When Should You Take Profits?

Reader Steve is still unclear about an important part of Trend Tracking, namely when to take profits. He writes as follows:

Thanks again for your great blog and newsletter.

You have really helped me improve my trading (and the way I look at markets). I have appreciated you reviewing your entry and exit strategies. I do have one question. When do you take profits?

I have had a few ETFs go quite a bit higher, then fall back to trigger my stop over the course of a couple of weeks. Looking back, I could see they were quite extended above their short term moving averages. When a fund rockets off, should I take some profits along the way? Or should I wait until it falls in momentum or triggers my stop? Any wisdom you can provide would be much appreciated.

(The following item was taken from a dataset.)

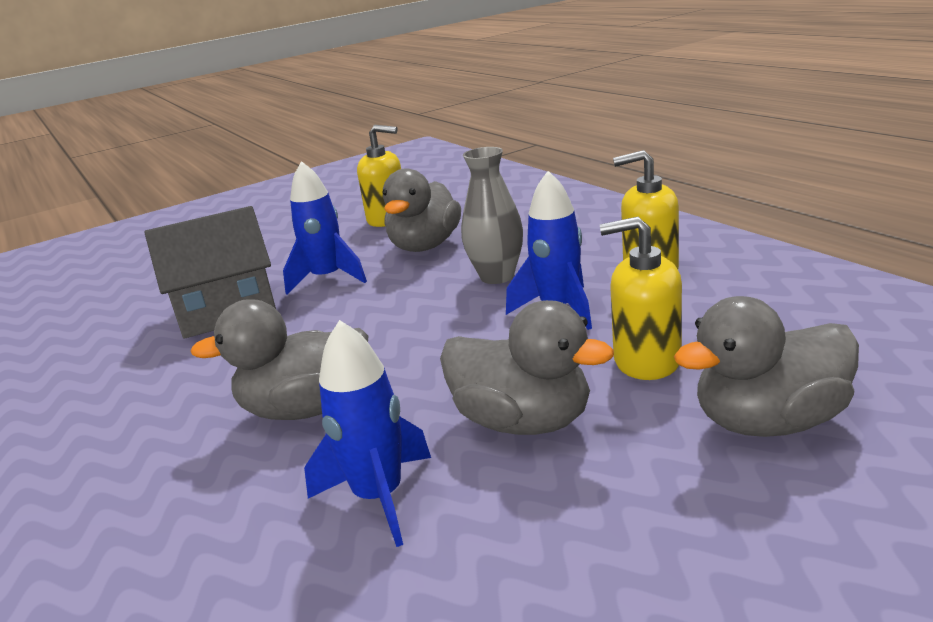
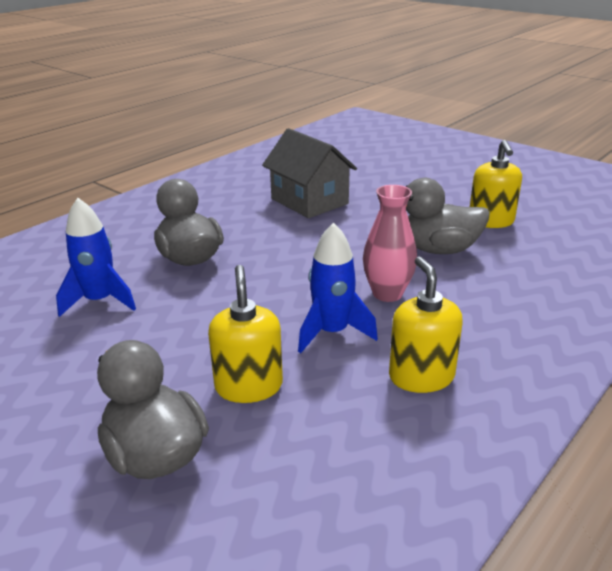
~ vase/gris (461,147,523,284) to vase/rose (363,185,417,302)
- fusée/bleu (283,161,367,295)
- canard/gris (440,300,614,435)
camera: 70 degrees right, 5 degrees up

Again, thanks for you generosity in sharing your experience.

The general idea is let your trailing stop loss be your guide when to get out, either to limit losses or to lock in profits. Here is how I have described it in more detail in my Investment Policy Statement under the “Risk” section:

With Trend Tracking, we set up a clearly defined risk limit. Upon executing the purchase of an investment, we immediately establish a trailing sell stop point of 7%. In other words, as prices rise, the stop loss point rises as well. This essentially fulfills 2 functions:

1. It limits our losses in case the trade goes against us, and

2. It locks in our profits if prices continue to rise until the trend ends

As you can see, Trend Tracking, along with the disciplined use of trailing sell stops, greatly reduces the risk.

For example, if we allocate 10% of portfolio value to a certain ETF, and prices decline right away and trigger our sell stop, our risk is to lose about 7% of the 10% investment. That means the effect on the total portfolio is about -0.7%. (Be aware, however, that the final price maybe slightly better or worse than the 7% loss objective due to market conditions.)

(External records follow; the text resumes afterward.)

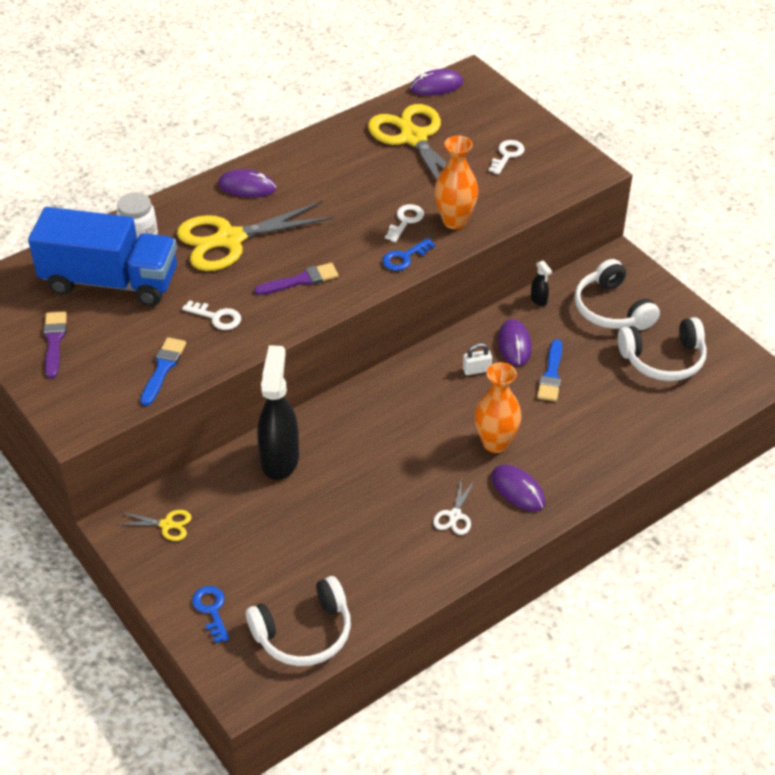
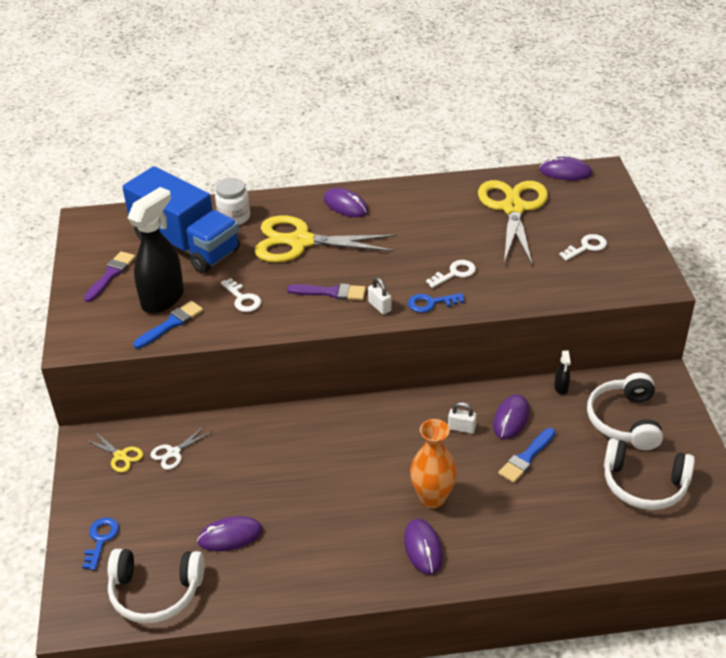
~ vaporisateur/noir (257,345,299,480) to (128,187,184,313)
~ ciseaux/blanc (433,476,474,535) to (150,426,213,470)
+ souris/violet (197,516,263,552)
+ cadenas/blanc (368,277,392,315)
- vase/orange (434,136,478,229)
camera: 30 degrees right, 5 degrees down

This sensible approach allows us to keep these losses small; they are not only part of investing but necessary in order for us to be prepared and ready to participate in the next major up trend whenever it presents itself.

Sometimes it may take several buys and sells, also called whip-saw signals, before the major trend establishes itself. Investor patience is a requirement!

In other words, if the trend continues your way to the upside, you trail your sell stops along with the rising prices until the trend eventually reverses and triggers your exit points. Using this method, you eliminate any emotional decision making and let the market tell you when it’s time to get out.